While a Death and Disability clause can be more challenging to secure on a new lease where the landlord extends a considerable amount of concessions to make the deal, this clause is often more achievable on a lease renewal or expansion where a significant amount of the landlord’s investment into the space has already been paid back and ample profit has been realized.

Lease assignability and death and disability clauses are fully negotiable. The basic business points of each can be determined during the initial stages of negotiation with your real estate agent. Additionally, a real estate specific attorney should be consulted in preparing the legally binding lease document that further articulates and protects the finer and more complex points of these clauses.

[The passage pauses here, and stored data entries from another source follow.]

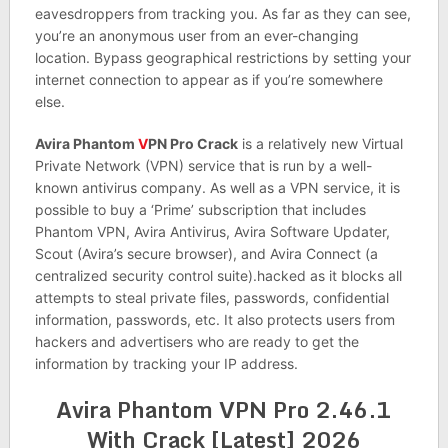
eavesdroppers from tracking you. As far as they can see,
you’re an anonymous user from an ever-changing
location. Bypass geographical restrictions by setting your
internet connection to appear as if you’re somewhere
else.
Avira Phantom
V
PN Pro Crack
is a relatively new Virtual
Private Network (VPN) service that is run by a well-
known antivirus company. As well as a VPN service, it is
possible to buy a ‘Prime’ subscription that includes
Phantom VPN, Avira Antivirus, Avira Software Updater,
Scout (Avira’s secure browser), and Avira Connect (a
centralized security control suite).hacked as it blocks all
attempts to steal private files, passwords, confidential
information, passwords, etc. It also protects users from
hackers and advertisers who are ready to get the
information by tracking your IP address.
Avira Phantom VPN Pro 2.46.1
With Crack [Latest] 2026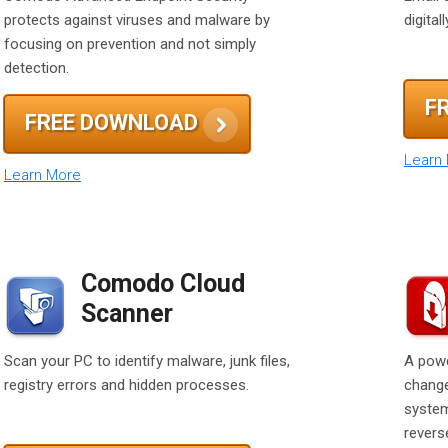
protects against viruses and malware by
digita
focusing on prevention and not simply
detection.
F
FREE DOWNLOAD
Learn
Learn More
Comodo Cloud
Scanner
Scan your PC to identify malware, junk files,
A powe
registry errors and hidden processes.
change
system
reverse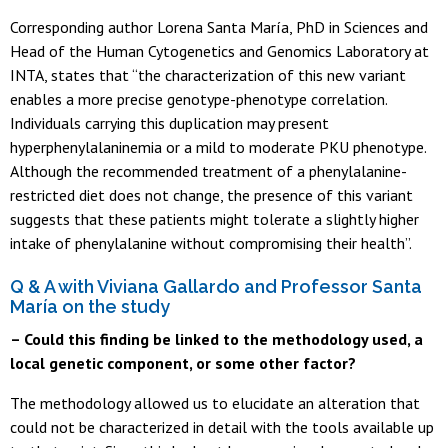
Corresponding author Lorena Santa María, PhD in Sciences and
Head of the Human Cytogenetics and Genomics Laboratory at
INTA, states that “the characterization of this new variant
enables a more precise genotype-phenotype correlation.
Individuals carrying this duplication may present
hyperphenylalaninemia or a mild to moderate PKU phenotype.
Although the recommended treatment of a phenylalanine-
restricted diet does not change, the presence of this variant
suggests that these patients might tolerate a slightly higher
intake of phenylalanine without compromising their health”.
Q & A with Viviana Gallardo and Professor Santa
María on the study
– Could this finding be linked to the methodology used, a
local genetic component, or some other factor?
The methodology allowed us to elucidate an alteration that
could not be characterized in detail with the tools available up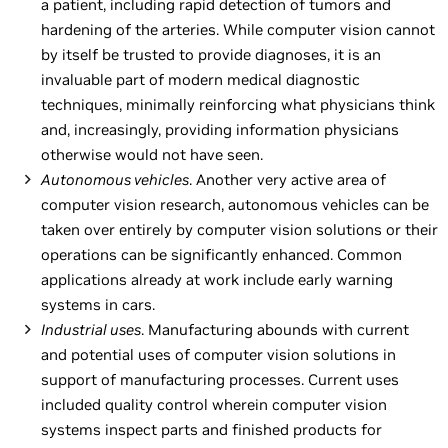
a patient, including rapid detection of tumors and
hardening of the arteries. While computer vision cannot
by itself be trusted to provide diagnoses, it is an
invaluable part of modern medical diagnostic
techniques, minimally reinforcing what physicians think
and, increasingly, providing information physicians
otherwise would not have seen.
Autonomous vehicles
. Another very active area of
computer vision research, autonomous vehicles can be
taken over entirely by computer vision solutions or their
operations can be significantly enhanced. Common
applications already at work include early warning
systems in cars.
Industrial uses
. Manufacturing abounds with current
and potential uses of computer vision solutions in
support of manufacturing processes. Current uses
included quality control wherein computer vision
systems inspect parts and finished products for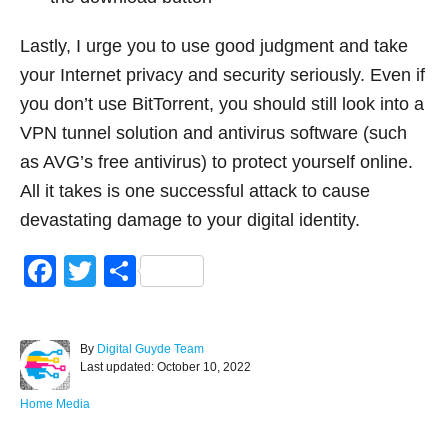
Lastly, I urge you to use good judgment and take
your Internet privacy and security seriously. Even if
you don’t use BitTorrent, you should still look into a
VPN tunnel solution and antivirus software (such
as AVG’s free antivirus) to protect yourself online.
All it takes is one successful attack to cause
devastating damage to your digital identity.
F
T
S
a
wi
h
c
tt
ar
A
By
Digital Guyde Team
e
er
e
P
u
Last updated:
October 10, 2022
o
t
b
s
h
C
Home Media
o
t
o
a
e
r
t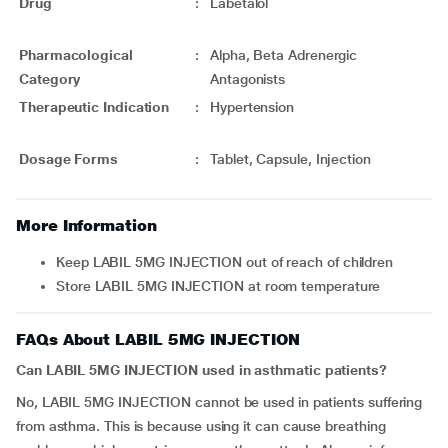
Drug
:
Labetalol
Pharmacological
:
Alpha, Beta Adrenergic
Category
Antagonists
Therapeutic Indication
:
Hypertension
Dosage Forms
:
Tablet, Capsule, Injection
More Information
Keep LABIL 5MG INJECTION out of reach of children
Store LABIL 5MG INJECTION at room temperature
FAQs About LABIL 5MG INJECTION
Can LABIL 5MG INJECTION used in asthmatic patients?
No, LABIL 5MG INJECTION cannot be used in patients suffering
from asthma. This is because using it can cause breathing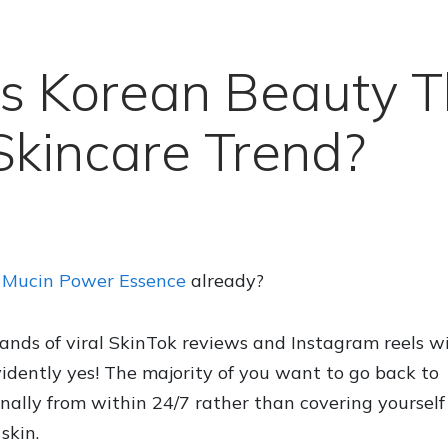
s Korean Beauty 
kincare Trend?
6 Mucin Power Essence
already?
sands of viral SkinTok reviews and Instagram reels w
dently yes! The majority of you want to go back to
ally from within 24/7 rather than covering yourself
skin.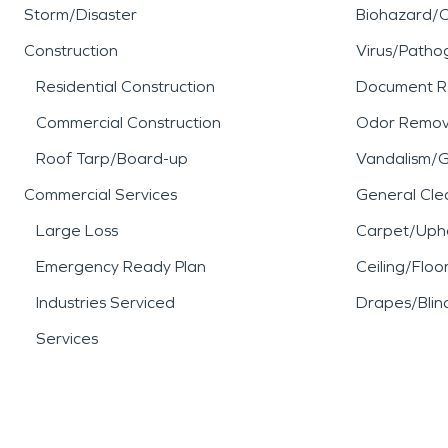
Storm/Disaster
Biohazard/
Construction
Virus/Patho
Residential Construction
Document R
Commercial Construction
Odor Remov
Roof Tarp/Board-up
Vandalism/Gr
Commercial Services
General Cle
Large Loss
Carpet/Upho
Emergency Ready Plan
Ceiling/Floo
Industries Serviced
Drapes/Blin
Services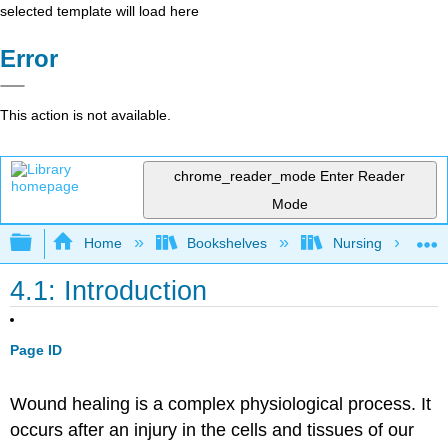
selected template will load here
Error
This action is not available.
chrome_reader_mode
Enter Reader
Mode
Expand/collapse global hierarchy
Home
Bookshelves
Nursing
4.1: Introduction
Page ID
Wound healing is a complex physiological process. It
occurs after an injury in the cells and tissues of our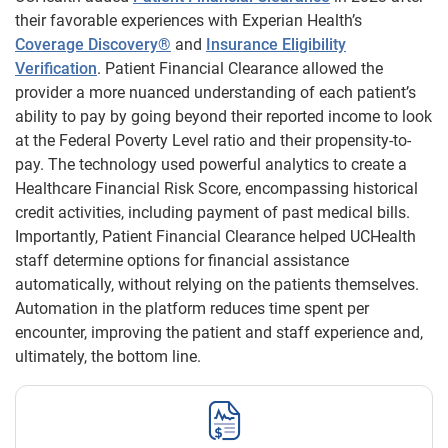
their favorable experiences with Experian Health’s
Coverage Discovery®
and
Insurance Eligibility
Verification
. Patient Financial Clearance allowed the
provider a more nuanced understanding of each patient’s
ability to pay by going beyond their reported income to look
at the Federal Poverty Level ratio and their propensity-to-
pay. The technology used powerful analytics to create a
Healthcare Financial Risk Score, encompassing historical
credit activities, including payment of past medical bills.
Importantly, Patient Financial Clearance helped UCHealth
staff determine options for financial assistance
automatically, without relying on the patients themselves.
Automation in the platform reduces time spent per
encounter, improving the patient and staff experience and,
ultimately, the bottom line.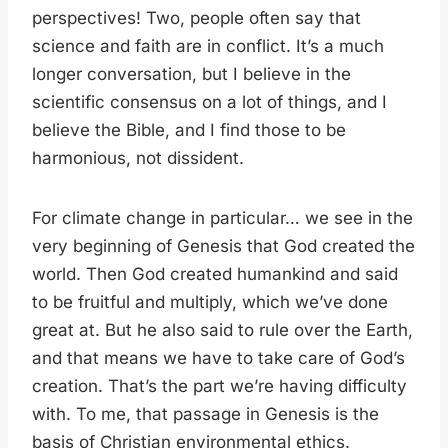
perspectives! Two, people often say that
science and faith are in conflict. It’s a much
longer conversation, but I believe in the
scientific consensus on a lot of things, and I
believe the Bible, and I find those to be
harmonious, not dissident.
For climate change in particular… we see in the
very beginning of Genesis that God created the
world. Then God created humankind and said
to be fruitful and multiply, which we’ve done
great at. But he also said to rule over the Earth,
and that means we have to take care of God’s
creation. That’s the part we’re having difficulty
with. To me, that passage in Genesis is the
basis of Christian environmental ethics.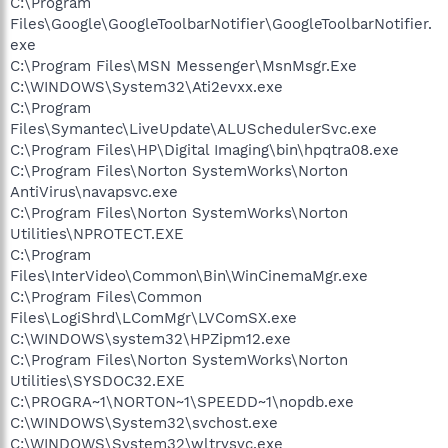
C:\Program
Files\Google\GoogleToolbarNotifier\GoogleToolbarNotifier.
exe
C:\Program Files\MSN Messenger\MsnMsgr.Exe
C:\WINDOWS\System32\Ati2evxx.exe
C:\Program
Files\Symantec\LiveUpdate\ALUSchedulerSvc.exe
C:\Program Files\HP\Digital Imaging\bin\hpqtra08.exe
C:\Program Files\Norton SystemWorks\Norton
AntiVirus\navapsvc.exe
C:\Program Files\Norton SystemWorks\Norton
Utilities\NPROTECT.EXE
C:\Program
Files\InterVideo\Common\Bin\WinCinemaMgr.exe
C:\Program Files\Common
Files\LogiShrd\LComMgr\LVComSX.exe
C:\WINDOWS\system32\HPZipm12.exe
C:\Program Files\Norton SystemWorks\Norton
Utilities\SYSDOC32.EXE
C:\PROGRA~1\NORTON~1\SPEEDD~1\nopdb.exe
C:\WINDOWS\System32\svchost.exe
C:\WINDOWS\System32\wltrysvc.exe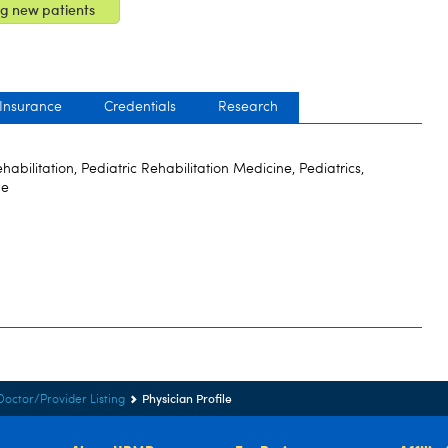
g new patients
 Insurance
Credentials
Research
bilitation, Pediatric Rehabilitation Medicine, Pediatrics,
ne
Physician Profile
Doctor/Provider Listing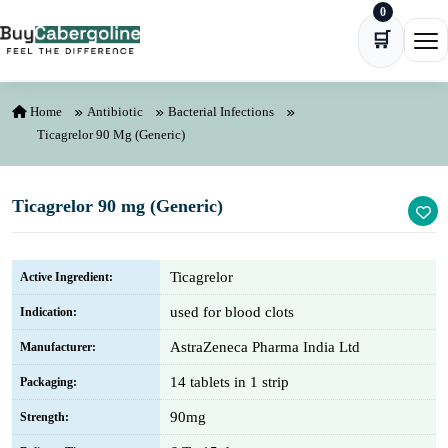
0
Skip to content
🛒
Ope
Home
Antibiotic
Bacterial Infections
Ticagrelor 90 Mg (Generic)
Ticagrelor 90 mg (Generic)
Ticagrelor
Active Ingredient:
used for blood clots
Indication:
AstraZeneca Pharma India Ltd
Manufacturer:
14 tablets in 1 strip
Packaging:
90mg
Strength: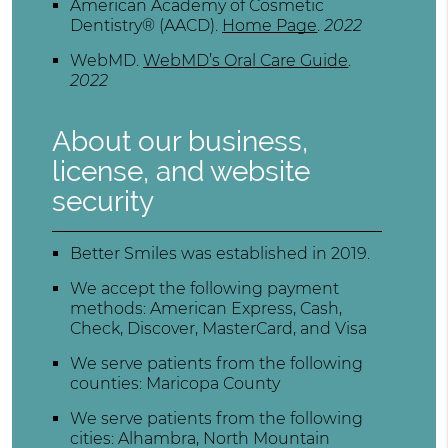
American Academy of Cosmetic
Dentistry® (AACD)
.
Home Page
.
2022
WebMD
.
WebMD’s Oral Care Guide
.
2022
About our business,
license, and website
security
Better Smiles was established in 2019.
We accept the following payment
methods: American Express, Cash,
Check, Discover, MasterCard, and Visa
We serve patients from the following
counties: Maricopa County
We serve patients from the following
cities: Alhambra, North Mountain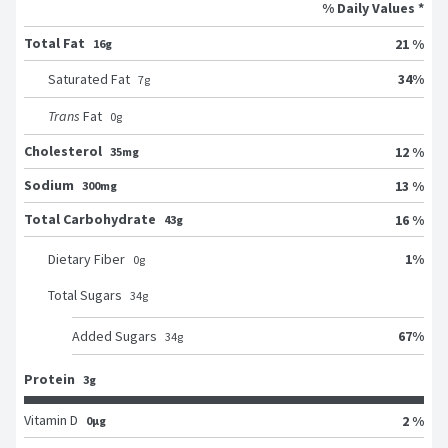
% Daily Values *
Total Fat
21 %
16g
34
%
Saturated Fat
7
g
Trans
Fat
0
g
Cholesterol
12 %
35mg
Sodium
13 %
300mg
Total Carbohydrate
16 %
43g
1
%
Dietary Fiber
0
g
Total Sugars
34
g
67
%
Added Sugars
34
g
Protein
3g
Vitamin D
2 %
0μg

2. Plan For The Long Term, Brace For Impact In The Short Term

With the uncertainties created by the pandemic, some tenants have become wary of making long-term commitments that were easier to imagine prior to March 2020. Questions and concerns have now replaced where confidence once resided. What if my production and revenue drop significantly? What if my construction or permitting timeline is delayed due to mandated shutdowns? What if I can’t make rent for a brief period? Or payroll? What if I’m forced to close my practice or retire before my lease expires?

These and other concerns can be effectively mitigated with a few commercial lease strategies.

Early Termination (i.e. Kick-Out) Clauses: Long-term leases are advantageous for both healthcare tenants and landlords. Healthcare professionals are less likely to relocate their office space once established, so 10-year leases or longer can make the most sense. Landlords also prefer to lock in healthcare tenants for long periods and are often willing to offer more concessions in the form of higher tenant improvement allowances, lower lease rates, longer free rent and free build-out periods, and more. When this happens, it’s a win-win scenario.

Even though the odds are that a healthcare tenant won’t have any issues with a long-term lease, there are some circumstances that may warrant early termination.

To reap the benefits and concessions of a long-term lease while still protecting yourself against unforeseen circumstances (like needing to relocate or terminate your lease), including an early termination clause within the lease is a great way to protect yourself. Many landlords are opposed to this clause, but those who concede require that a specific set of conditions are met before early termination is allowed. These conditions will often limit when early termination can be executed to a certain period within the lease term and only after a certain number of years have passed. There will likely be financial penalties associated with termination that fall upon the tenant—having to pay for the unamortized portion of the tenant-improvement allowances or other concessions, for example.

In conclusion, addressing issues such as lease assignability, death and disability, and early termination options can better protect your practice and your real estate from unforeseen circumstances and market conditions, especially during a pandemic. It’s best to negotiate these business points during the non-binding process of working through a letter of intent. Waiting until a lease is drafted and relying solely on attorneys to prescribe solutions to these issues can limit your success in achieving them.